Not long ago, I wrote a lament about the imminent passing of our friends' (Mr. & Mrs. Lesto) dog, Pepper. We were lucky to have her longer than we expected to. She wasn't in fighting form, but she was happy and unrestricted from any dietary worries. For once, she could eat whatever she wanted.
But, as we all knew would happen (but were hoping would never come), she ultimately could not go on. She was a wonderful dog (and this coming from a cat person, and a cynic). The Other Half and I will miss her terribly.
Coincidentally (and of course on an entirely different scale), another friend and his family are coping with loss as well. Jeff and Sandy, two friends of almost two decades, are dealing with the relatively sudden loss of Jeff's Mom. She was a very cool lady, and while I didn't know her well (though I had the privilege of working with her briefly), I'm glad I got to know her at all.

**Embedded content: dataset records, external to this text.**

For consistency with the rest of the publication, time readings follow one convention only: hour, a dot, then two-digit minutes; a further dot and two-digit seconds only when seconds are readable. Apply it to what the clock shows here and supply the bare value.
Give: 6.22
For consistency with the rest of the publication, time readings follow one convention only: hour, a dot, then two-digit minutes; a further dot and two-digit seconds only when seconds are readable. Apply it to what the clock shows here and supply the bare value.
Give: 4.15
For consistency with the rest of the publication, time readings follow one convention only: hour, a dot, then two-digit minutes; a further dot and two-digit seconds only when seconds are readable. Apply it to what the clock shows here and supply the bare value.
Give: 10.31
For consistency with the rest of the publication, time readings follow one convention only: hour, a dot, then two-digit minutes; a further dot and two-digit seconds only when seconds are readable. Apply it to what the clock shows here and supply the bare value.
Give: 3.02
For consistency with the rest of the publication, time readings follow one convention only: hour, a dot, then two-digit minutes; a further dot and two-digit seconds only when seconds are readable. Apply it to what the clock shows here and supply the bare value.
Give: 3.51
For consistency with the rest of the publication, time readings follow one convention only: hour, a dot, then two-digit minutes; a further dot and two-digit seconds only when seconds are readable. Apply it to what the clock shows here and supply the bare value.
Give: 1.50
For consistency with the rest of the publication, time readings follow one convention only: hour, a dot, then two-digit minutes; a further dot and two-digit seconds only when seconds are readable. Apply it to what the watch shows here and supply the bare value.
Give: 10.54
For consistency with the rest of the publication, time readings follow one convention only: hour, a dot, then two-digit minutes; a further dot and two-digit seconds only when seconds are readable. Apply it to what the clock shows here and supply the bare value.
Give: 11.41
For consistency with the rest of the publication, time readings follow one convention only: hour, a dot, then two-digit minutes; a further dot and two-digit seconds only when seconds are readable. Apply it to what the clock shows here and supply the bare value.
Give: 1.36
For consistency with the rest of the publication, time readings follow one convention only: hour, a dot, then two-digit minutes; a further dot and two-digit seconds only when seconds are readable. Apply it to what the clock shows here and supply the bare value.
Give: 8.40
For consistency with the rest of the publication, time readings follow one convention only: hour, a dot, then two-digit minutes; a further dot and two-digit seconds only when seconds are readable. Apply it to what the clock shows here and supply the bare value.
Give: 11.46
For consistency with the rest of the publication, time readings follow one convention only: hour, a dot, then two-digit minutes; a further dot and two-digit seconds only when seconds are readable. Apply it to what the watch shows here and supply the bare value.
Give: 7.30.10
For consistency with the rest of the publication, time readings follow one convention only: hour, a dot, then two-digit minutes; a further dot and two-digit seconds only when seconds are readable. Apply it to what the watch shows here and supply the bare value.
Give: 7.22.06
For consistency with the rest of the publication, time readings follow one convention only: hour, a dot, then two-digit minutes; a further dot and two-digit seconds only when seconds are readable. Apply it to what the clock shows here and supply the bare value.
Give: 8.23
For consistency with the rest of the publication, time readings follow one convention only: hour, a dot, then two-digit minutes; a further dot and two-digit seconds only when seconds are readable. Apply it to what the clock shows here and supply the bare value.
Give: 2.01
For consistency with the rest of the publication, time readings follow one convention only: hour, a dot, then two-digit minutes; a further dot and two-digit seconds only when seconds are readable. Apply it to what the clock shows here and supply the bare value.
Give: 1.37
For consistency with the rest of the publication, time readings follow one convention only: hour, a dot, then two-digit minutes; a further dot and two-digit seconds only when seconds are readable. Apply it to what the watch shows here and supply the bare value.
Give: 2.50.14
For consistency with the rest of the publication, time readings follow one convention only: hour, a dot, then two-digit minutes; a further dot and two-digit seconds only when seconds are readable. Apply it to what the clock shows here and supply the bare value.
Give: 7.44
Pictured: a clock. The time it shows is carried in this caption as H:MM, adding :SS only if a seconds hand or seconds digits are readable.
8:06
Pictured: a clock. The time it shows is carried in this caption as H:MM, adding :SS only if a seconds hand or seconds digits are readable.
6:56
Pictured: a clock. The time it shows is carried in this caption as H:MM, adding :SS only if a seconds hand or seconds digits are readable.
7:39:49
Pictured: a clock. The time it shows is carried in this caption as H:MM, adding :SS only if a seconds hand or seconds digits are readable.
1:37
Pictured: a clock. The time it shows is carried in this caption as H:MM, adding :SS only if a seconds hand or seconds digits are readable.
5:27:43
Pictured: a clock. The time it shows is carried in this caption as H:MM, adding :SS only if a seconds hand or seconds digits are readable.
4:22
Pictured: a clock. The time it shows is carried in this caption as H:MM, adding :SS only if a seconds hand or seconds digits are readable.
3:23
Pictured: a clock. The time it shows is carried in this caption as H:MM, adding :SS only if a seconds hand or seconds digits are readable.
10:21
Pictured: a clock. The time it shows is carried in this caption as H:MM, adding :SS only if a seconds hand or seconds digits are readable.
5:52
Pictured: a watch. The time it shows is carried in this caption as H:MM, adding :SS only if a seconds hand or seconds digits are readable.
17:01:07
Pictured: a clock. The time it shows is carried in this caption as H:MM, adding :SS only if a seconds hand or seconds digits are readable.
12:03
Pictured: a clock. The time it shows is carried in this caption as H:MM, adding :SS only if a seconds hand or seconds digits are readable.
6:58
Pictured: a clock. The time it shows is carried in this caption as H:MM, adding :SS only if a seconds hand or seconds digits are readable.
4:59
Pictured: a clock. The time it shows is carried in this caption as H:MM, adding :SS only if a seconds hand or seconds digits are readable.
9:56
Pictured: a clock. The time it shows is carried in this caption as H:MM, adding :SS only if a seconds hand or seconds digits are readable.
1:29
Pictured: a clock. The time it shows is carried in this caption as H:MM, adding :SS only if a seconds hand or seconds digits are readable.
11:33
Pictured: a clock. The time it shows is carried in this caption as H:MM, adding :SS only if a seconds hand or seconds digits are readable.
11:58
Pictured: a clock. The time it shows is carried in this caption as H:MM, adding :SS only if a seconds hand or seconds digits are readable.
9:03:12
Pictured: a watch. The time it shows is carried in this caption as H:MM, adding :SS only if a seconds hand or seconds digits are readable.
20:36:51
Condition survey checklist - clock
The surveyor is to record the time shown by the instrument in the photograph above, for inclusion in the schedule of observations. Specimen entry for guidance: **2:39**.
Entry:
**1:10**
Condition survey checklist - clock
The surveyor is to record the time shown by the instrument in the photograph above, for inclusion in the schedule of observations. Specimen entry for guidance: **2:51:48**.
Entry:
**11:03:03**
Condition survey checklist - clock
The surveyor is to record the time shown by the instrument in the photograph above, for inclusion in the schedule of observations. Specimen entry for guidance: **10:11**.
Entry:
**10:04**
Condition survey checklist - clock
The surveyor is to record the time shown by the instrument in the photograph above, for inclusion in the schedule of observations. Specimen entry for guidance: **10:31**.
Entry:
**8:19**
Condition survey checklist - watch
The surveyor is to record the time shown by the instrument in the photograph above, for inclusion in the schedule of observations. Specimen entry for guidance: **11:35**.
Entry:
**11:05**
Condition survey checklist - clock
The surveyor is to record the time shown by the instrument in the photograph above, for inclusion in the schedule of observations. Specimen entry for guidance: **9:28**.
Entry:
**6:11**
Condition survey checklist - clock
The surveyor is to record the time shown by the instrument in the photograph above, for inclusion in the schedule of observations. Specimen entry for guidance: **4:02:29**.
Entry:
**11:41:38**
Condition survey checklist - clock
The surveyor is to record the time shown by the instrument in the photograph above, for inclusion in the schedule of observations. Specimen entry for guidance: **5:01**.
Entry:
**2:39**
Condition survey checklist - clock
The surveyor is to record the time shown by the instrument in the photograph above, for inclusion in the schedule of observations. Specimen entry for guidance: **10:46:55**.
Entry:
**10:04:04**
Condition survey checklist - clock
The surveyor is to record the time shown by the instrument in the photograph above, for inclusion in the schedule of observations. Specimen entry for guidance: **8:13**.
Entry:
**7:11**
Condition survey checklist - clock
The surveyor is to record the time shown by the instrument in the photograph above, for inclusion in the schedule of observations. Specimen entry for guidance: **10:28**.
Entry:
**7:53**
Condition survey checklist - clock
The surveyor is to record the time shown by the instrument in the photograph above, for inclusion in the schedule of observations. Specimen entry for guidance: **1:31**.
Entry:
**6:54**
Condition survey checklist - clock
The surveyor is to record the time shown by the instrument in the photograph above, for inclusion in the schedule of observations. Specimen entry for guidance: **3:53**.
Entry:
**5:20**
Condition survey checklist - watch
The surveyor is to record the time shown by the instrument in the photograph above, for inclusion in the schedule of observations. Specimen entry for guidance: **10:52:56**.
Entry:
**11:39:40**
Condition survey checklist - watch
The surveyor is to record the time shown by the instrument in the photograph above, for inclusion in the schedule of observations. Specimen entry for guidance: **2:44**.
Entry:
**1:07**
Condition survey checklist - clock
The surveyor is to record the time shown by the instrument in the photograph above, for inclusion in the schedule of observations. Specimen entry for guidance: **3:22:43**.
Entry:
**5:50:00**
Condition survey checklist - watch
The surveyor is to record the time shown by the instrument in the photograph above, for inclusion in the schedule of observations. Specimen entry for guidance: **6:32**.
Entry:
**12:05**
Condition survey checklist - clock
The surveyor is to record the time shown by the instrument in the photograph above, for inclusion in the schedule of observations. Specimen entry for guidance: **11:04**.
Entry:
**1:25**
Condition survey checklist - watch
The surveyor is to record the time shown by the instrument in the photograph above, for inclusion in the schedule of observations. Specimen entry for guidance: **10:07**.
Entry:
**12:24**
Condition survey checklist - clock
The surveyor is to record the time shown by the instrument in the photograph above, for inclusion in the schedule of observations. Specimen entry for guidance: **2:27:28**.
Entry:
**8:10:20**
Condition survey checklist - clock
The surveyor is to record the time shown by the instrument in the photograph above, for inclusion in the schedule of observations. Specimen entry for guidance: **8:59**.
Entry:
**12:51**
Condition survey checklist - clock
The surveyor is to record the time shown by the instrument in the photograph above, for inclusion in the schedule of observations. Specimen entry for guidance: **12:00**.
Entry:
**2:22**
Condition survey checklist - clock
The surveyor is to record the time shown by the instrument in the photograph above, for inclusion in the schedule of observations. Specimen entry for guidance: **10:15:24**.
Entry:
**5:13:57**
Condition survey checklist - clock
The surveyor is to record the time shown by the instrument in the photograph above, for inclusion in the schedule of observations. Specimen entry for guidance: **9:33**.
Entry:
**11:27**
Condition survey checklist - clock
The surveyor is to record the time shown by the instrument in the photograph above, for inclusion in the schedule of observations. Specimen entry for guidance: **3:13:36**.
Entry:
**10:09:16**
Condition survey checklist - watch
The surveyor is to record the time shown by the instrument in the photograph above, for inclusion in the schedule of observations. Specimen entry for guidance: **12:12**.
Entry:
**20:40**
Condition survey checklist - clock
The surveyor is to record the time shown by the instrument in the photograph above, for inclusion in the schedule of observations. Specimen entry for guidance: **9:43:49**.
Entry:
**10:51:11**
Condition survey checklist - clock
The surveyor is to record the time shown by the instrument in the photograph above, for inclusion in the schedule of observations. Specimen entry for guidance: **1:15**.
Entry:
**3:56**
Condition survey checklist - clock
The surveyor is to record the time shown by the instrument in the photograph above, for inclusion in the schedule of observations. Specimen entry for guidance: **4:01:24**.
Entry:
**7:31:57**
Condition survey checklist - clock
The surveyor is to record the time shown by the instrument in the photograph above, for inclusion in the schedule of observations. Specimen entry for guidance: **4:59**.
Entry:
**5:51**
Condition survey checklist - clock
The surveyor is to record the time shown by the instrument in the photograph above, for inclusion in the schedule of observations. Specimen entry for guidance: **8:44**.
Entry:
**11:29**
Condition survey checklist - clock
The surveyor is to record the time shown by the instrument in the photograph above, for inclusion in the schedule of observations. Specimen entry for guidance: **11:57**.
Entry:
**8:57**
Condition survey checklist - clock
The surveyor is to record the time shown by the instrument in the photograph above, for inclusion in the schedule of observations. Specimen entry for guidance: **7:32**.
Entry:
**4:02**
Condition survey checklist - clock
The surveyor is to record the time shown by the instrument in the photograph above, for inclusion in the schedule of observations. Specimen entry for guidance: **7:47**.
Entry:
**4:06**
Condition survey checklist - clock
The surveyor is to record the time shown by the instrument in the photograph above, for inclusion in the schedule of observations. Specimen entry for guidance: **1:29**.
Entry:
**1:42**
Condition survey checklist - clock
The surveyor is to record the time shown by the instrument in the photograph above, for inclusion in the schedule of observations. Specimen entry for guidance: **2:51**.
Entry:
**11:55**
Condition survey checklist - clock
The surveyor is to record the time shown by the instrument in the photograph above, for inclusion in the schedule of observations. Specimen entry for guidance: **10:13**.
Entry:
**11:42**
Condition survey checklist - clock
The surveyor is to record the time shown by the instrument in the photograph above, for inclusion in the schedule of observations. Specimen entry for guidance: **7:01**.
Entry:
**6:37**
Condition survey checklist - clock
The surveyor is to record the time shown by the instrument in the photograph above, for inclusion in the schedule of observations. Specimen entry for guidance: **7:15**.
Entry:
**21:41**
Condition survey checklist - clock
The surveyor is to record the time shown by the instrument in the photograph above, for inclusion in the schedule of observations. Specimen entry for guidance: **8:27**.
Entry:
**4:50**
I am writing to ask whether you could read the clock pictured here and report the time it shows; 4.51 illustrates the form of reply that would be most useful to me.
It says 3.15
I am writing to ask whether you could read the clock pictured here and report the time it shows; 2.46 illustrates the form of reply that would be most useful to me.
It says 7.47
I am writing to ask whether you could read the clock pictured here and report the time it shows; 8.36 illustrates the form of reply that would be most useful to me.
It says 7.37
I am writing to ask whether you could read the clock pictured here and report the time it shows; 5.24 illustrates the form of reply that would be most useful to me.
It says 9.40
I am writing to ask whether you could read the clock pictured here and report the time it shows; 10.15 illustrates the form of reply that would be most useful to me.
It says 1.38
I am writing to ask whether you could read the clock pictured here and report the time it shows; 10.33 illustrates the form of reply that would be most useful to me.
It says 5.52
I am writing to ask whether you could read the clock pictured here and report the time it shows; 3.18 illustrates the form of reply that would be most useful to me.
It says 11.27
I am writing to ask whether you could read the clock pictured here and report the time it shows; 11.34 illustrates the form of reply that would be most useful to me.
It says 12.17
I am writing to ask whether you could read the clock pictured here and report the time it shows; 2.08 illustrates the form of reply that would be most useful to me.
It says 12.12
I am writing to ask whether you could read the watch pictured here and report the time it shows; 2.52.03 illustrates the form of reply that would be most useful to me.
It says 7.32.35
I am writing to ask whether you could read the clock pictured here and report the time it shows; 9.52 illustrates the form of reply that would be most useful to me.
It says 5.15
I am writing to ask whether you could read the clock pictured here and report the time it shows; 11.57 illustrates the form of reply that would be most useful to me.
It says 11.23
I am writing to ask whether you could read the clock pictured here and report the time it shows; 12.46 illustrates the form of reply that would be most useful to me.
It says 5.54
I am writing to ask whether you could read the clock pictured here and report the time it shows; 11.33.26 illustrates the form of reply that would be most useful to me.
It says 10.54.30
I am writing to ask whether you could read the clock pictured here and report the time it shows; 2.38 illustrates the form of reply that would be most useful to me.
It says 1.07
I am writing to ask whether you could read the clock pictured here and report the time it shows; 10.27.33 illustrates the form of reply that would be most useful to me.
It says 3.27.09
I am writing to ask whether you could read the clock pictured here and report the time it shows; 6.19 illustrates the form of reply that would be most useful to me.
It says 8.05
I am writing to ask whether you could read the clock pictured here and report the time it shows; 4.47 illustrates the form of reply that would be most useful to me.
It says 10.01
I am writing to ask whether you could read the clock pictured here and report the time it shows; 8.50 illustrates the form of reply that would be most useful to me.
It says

I come from a small family, and also a relatively young family, so I have not often had to deal with loss personally. So, I will confess, I do not deal with it well. Everything I say to the bereaved sounds to me to be hopelessly cliched, and inappropriate. So I have a tendency to clam up and say nothing at all. And while I do not wish to equate a pet death with a loss of a parent, I do know that both families have been dealt a blow. I'm sad for both, and I hope that my friends can accept my limited ability to express that adequately.